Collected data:

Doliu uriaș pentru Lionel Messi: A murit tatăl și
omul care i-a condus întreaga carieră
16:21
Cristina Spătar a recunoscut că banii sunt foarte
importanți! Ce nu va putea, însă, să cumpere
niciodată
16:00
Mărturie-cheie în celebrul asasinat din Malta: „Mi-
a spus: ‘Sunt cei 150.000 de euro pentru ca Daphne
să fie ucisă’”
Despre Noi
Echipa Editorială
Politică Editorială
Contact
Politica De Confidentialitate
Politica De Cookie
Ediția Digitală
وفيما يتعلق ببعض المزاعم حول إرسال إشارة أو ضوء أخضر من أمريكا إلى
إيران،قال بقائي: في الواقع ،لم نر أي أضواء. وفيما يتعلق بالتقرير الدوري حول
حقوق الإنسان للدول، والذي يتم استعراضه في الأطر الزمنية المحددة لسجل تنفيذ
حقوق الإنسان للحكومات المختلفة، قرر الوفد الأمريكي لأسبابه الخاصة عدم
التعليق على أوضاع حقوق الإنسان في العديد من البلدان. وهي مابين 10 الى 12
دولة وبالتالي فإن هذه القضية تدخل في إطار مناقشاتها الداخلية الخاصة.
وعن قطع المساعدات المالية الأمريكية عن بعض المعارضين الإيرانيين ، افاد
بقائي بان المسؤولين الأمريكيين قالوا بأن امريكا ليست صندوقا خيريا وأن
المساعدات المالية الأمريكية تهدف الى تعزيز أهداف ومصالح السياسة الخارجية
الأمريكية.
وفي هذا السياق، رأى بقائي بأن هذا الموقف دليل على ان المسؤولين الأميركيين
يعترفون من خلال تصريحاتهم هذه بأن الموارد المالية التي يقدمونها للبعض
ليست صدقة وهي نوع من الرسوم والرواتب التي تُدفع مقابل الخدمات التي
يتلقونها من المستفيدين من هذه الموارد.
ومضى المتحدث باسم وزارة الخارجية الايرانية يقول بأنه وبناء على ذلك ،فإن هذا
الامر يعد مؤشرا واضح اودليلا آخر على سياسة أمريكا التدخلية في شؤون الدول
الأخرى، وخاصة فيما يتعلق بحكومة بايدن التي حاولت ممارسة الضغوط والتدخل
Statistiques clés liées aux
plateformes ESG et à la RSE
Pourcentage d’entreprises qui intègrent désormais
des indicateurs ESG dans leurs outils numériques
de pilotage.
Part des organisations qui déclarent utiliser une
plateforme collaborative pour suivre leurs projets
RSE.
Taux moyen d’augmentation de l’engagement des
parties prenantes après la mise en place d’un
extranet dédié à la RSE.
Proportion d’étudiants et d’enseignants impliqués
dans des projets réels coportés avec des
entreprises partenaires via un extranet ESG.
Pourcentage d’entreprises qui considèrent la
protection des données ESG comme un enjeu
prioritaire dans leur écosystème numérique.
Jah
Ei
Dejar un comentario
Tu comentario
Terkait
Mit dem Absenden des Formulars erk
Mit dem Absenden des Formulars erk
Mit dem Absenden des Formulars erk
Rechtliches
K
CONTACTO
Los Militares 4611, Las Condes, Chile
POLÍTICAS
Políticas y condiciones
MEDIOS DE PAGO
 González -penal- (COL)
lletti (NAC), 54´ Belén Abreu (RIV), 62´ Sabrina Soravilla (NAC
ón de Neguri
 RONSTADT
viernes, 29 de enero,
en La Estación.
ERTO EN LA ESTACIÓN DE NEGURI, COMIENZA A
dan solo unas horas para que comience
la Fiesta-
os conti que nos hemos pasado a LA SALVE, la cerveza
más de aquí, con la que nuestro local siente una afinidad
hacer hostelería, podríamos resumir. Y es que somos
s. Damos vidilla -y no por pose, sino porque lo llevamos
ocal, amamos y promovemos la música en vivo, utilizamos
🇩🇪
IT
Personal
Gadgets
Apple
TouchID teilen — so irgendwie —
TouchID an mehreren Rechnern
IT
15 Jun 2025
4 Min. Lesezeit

## Your objective
Find and copy each line above holding "يتعلق".

## Response to the task
وفيما يتعلق ببعض المزاعم حول إرسال إشارة أو ضوء أخضر من أمريكا إلى
إيران،قال بقائي: في الواقع ،لم نر أي أضواء. وفيما يتعلق بالتقرير الدوري حول
الأخرى، وخاصة فيما يتعلق بحكومة بايدن التي حاولت ممارسة الضغوط والتدخل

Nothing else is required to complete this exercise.